Comment 6 Martin Väth 2018-01-30 21:08:41 UTC

Remove -fmerge-all-constants from your CFLAGS

Comment 7 Leonardo Ferraguzzi 2018-02-02 09:49:12 UTC

(In reply to Martin Väth from comment #6)
> Remove -fmerge-all-constants from your CFLAGS

I confirm this works.

Comment 8 tt_1 2018-02-02 15:40:36 UTC

(In reply to Leonardo Ferraguzzi from comment #7)
> (In reply to Martin Väth from comment #6)
> > Remove -fmerge-all-constants from your CFLAGS
> 
> I confirm this works.

Is it possible to blacklist that cflag, hence to strip it if present for instance during src_compile?

Comment 9 Duncan 2018-02-03 04:46:01 UTC

(In reply to tt_1 from comment #8)
> (In reply to Leonardo Ferraguzzi from comment #7)
> > (In reply to Martin Väth from comment #6)
> > > Remove -fmerge-all-constants from your CFLAGS
> > 
> > I confirm this works.

Confirmed here too (actually by appending -fno-merge-all-constants to the existing CFLAGS using package.env).  Thanks for the suggestion, Martin! =:^)

So we know the problem now.

> Is it possible to blacklist that cflag, hence to strip it if present for
> instance during src_compile?

Yes.  In fact it's a simple eclass inherit and function call.  See flag-o-matic.eclass .
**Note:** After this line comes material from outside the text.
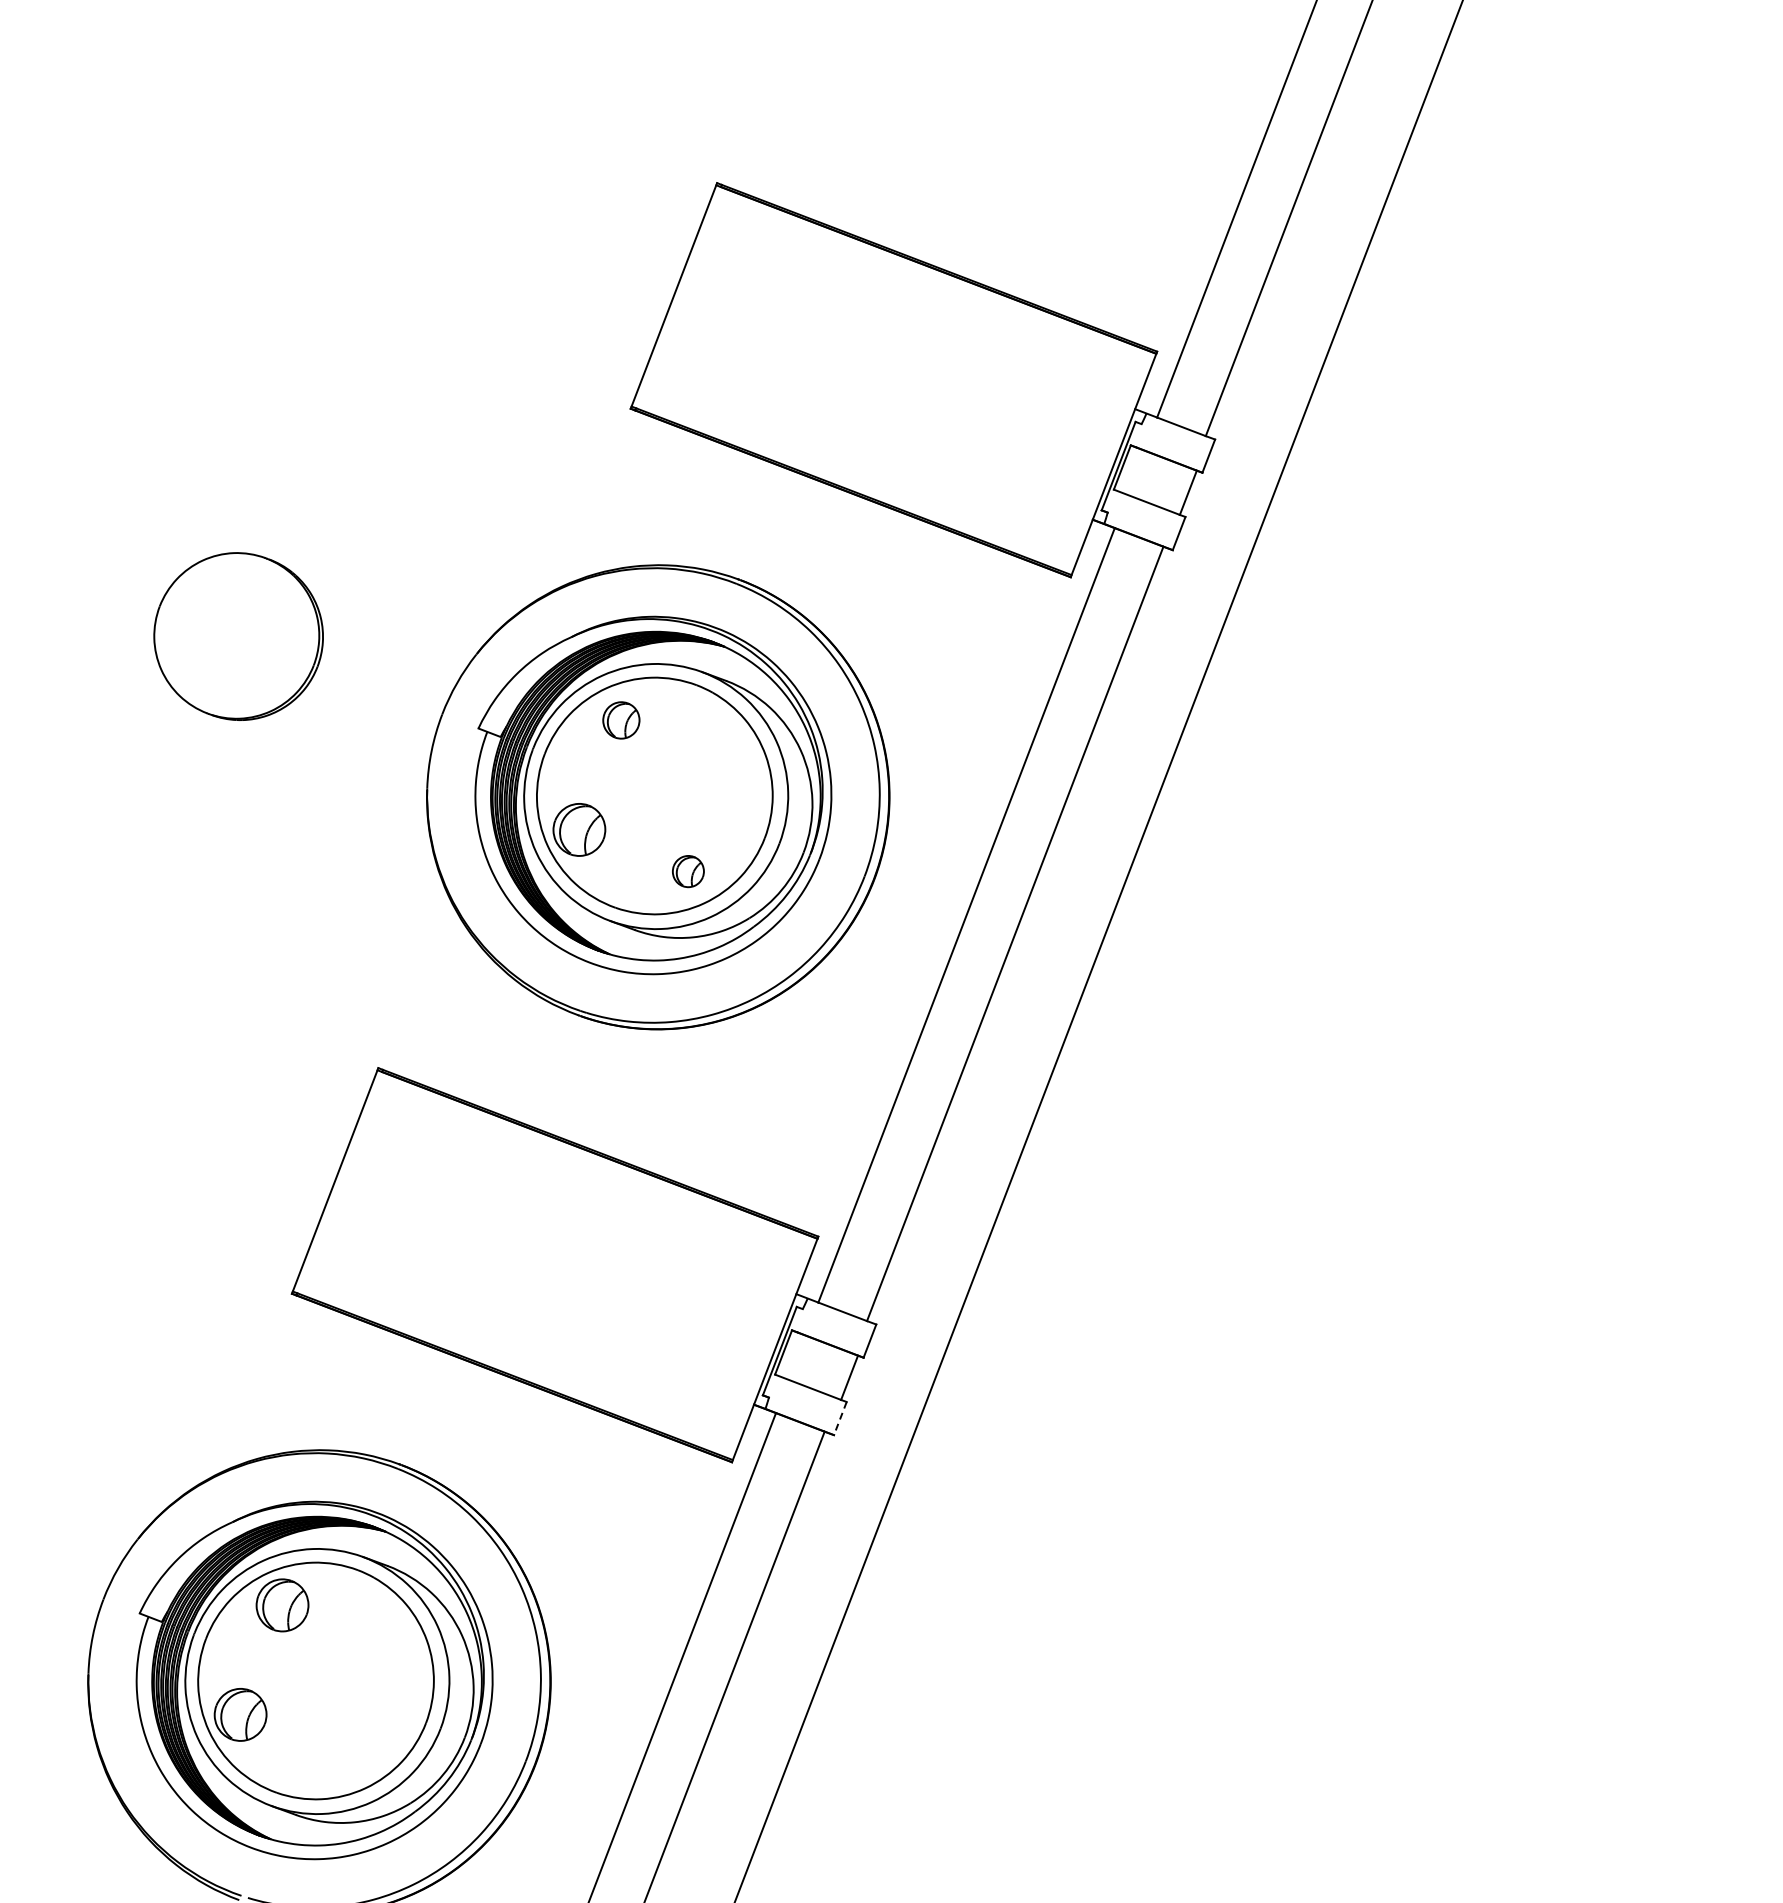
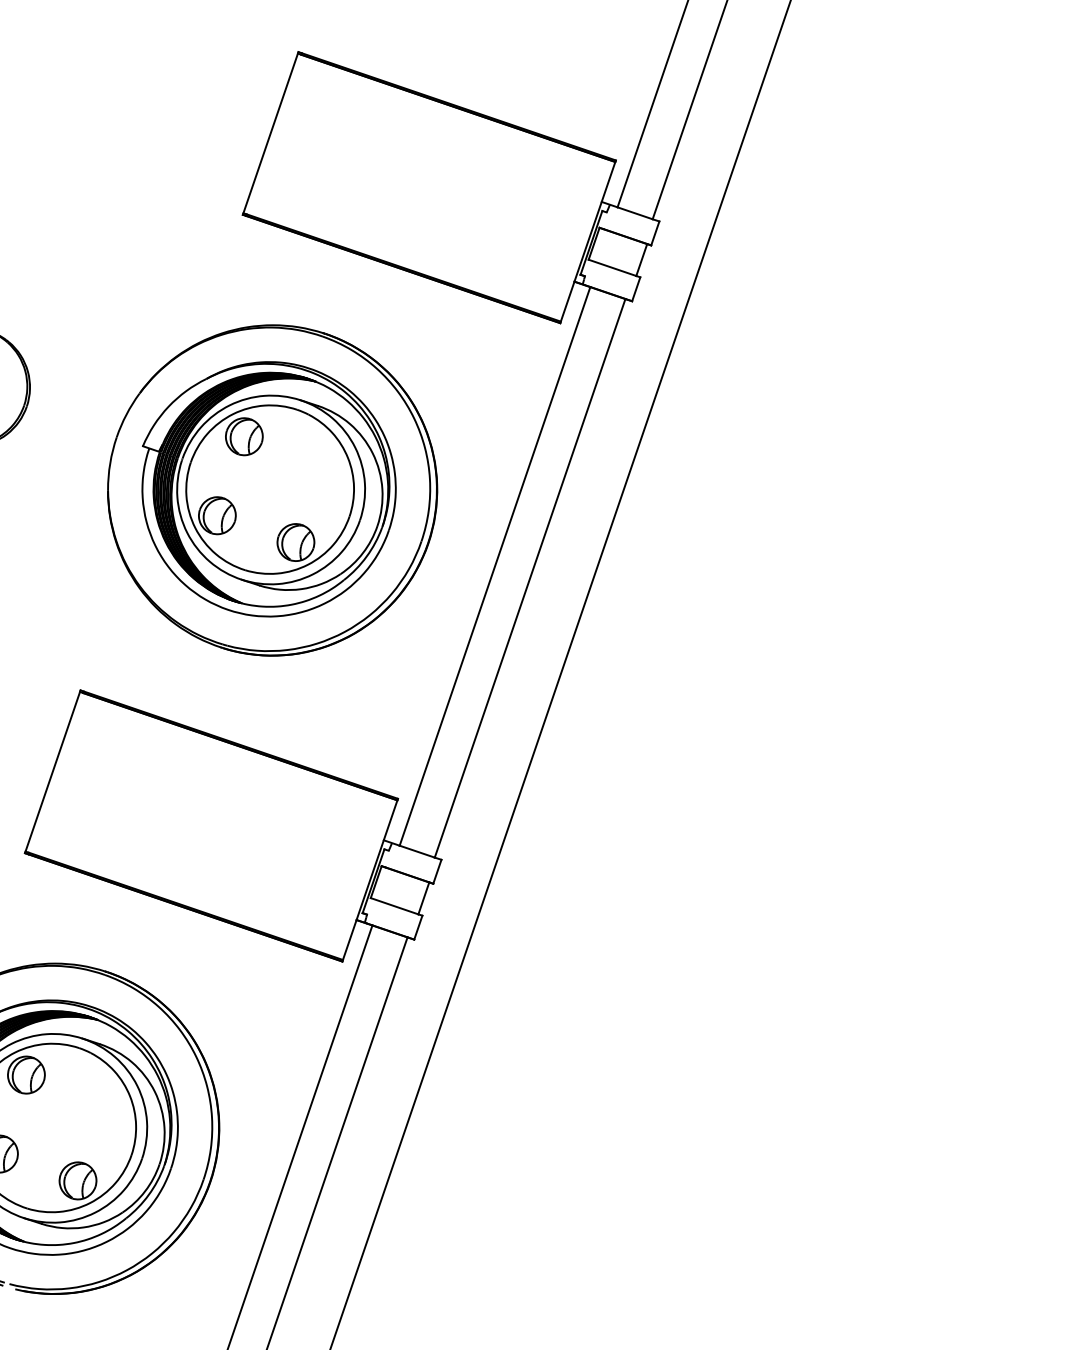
part: (621, 720) -> (244, 436), size x1.43
part: (688, 871) -> (296, 542), size x1.67
line: (840, 1418) -> (418, 927), dashed -> solid
part: (349, 1756) -> (78, 1180), added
After inheriting the flag-o-matic eclass either filter-flags -fmerge-all-constants or append-flags -fno-merge-all-constants (note the negation) should work.

Comment 10 Martin Väth 2018-02-04 04:10:44 UTC

(In reply to Duncan from comment #9)
> appending -fno-merge-all-constants to the existing CFLAGS using package.env

Unrelated to this bug, you might want to check out portage-bashrc-mv (from the mv overlay) which can remove flags on a per-package basis.
There is also the public configuration https://github.com/vaeth/portage-env-mv/
which already contained +fmerge-all-constants for rust.

Comment 11 Duncan 2018-03-19 06:08:25 UTC

(In reply to tt_1 from comment #4)
> And also may I ask, if you have opened a bug about the breakage of radeon
> drivers with llvm-5.0.1? It just got stable and it would be a pitty if it
> was broken anyway.

(In reply to Martin Väth from comment #6)
> Remove -fmerge-all-constants from your CFLAGS

Turned out it was -fmerge-all-constants for that one too, and it's llvm itself that's sensitive to it.  Adding -fno-merge-all-constants to llvm's C(XX)FLAGS via package.env worked there too.

Thanks again MV! =:^)  It had been so long since something had blown up here due to cflags (because of my long-standing package.env settings for already affected packages) that it would have taken me quite some time to remember to check that on my own, /too/ long, I'm a bit ashamed to say, so you saved me quite a bit of work!

Duncan

Comment 12 Dirkjan Ochtman (RETIRED) gentoo-dev

2018-11-15 10:41:45 UTC

Since this appears to have been due to the specific CFLAG, I'm going to close this.